START Article
LOCAL BUSINESS GROUPS are supporting a proposed law that seeks to remove the Philippine Ports Authority’s (PPA) revenue-generating function, saying this “problematic mandate” has led to a steady rise in cargo-handling rates that affected the country’s competitiveness.
The Philippine Chamber of Commerce and Industry (PCCI), Philippine Exporters Confederation, Inc. (Philexport), and Supply Chain Management Association of the Philippines (SCMAP) said that they support House Bill (HB) No. 1400 or the proposed Philippine Ports Corp. Act, which seeks to “decouple” the PPA’s regulatory and commercial functions and convert the agency into the Philippine Ports Corp. (Philports).
The statement, released on Thursday, was signed by PCCI President George T. Barcelon, Philexport President Sergio R. Ortiz-Luis, Jr., and SCMAP President Pierre Carlo Curay.
The business groups said industry stakeholders have blamed the steady rise in cargo-handling rates on the PPA, which currently functions as a regulatory body and a public port developer and operator. The high rates have “eroded the country’s competitiveness,” they said.
END Article
START Source data
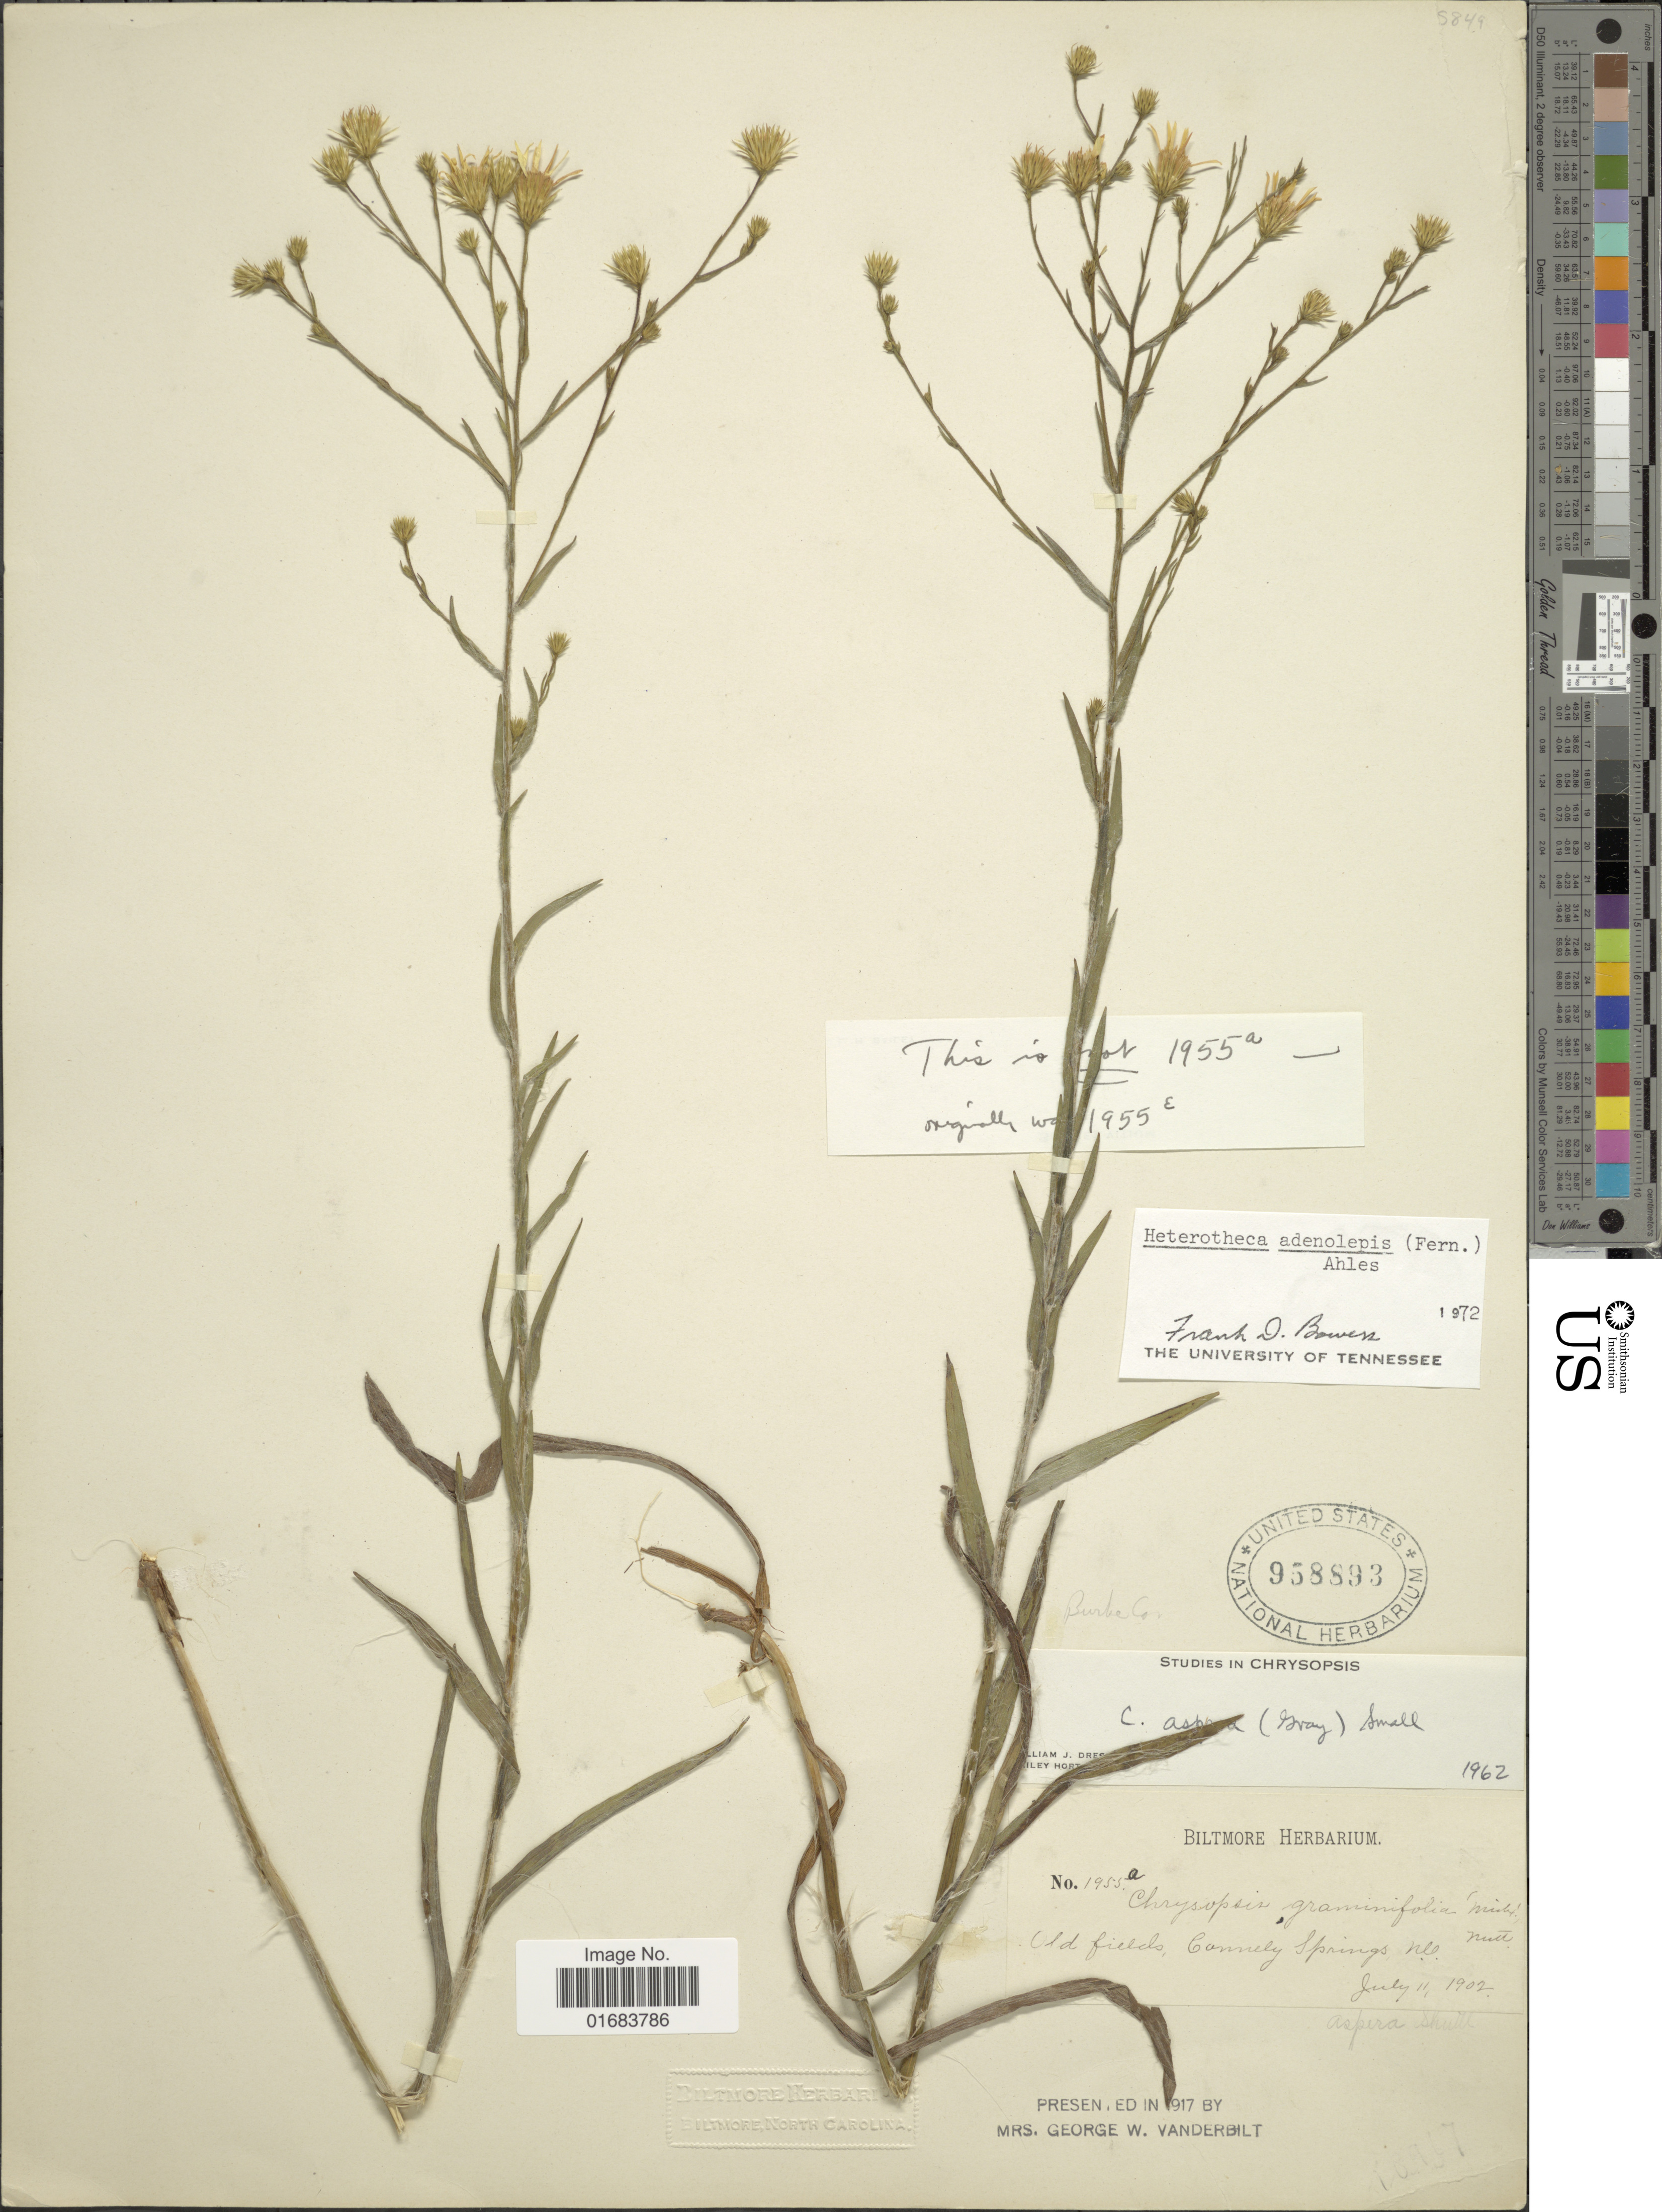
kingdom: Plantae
END Source data
Objectives:
A – Answer these questions using the article on the ports bill:
(i) What number does the House bill that the groups support carry?
(ii) Who is the president of Philexport?
(iii) On what day was the groups' statement released?
B – Say whether each statement agrees with the article on the ports bill, quoting the words that decide it:
(i) The statement was signed by the presidents of four business groups.
(ii) The PPA currently acts as both a regulator and a port operator.
(iii) The proposed law would turn the PPA into the Philippine Ports Corp.
C – Please copy word for word the passage of the article on the ports bill from "LOCAL BUSINESS GROUPS" up to and including "Pierre Carlo Curay.".
The material comes from a different source than the article on the ports bill.

Exercise responses:
A –
(i) House Bill No. 1400
(ii) Sergio R. Ortiz-Luis, Jr.
(iii) Thursday

B –
(i) No: "signed by PCCI President George T. Barcelon, Philexport President Sergio R. Ortiz-Luis, Jr., and SCMAP President Pierre Carlo Curay"
(ii) Yes: "currently functions as a regulatory body and a public port developer and operator"
(iii) Yes: "convert the agency into the Philippine Ports Corp. (Philports)"

C –
LOCAL BUSINESS GROUPS are supporting a proposed law that seeks to remove the Philippine Ports Authority’s (PPA) revenue-generating function, saying this “problematic mandate” has led to a steady rise in cargo-handling rates that affected the country’s competitiveness.
The Philippine Chamber of Commerce and Industry (PCCI), Philippine Exporters Confederation, Inc. (Philexport), and Supply Chain Management Association of the Philippines (SCMAP) said that they support House Bill (HB) No. 1400 or the proposed Philippine Ports Corp. Act, which seeks to “decouple” the PPA’s regulatory and commercial functions and convert the agency into the Philippine Ports Corp. (Philports).
The statement, released on Thursday, was signed by PCCI President George T. Barcelon, Philexport President Sergio R. Ortiz-Luis, Jr., and SCMAP President Pierre Carlo Curay.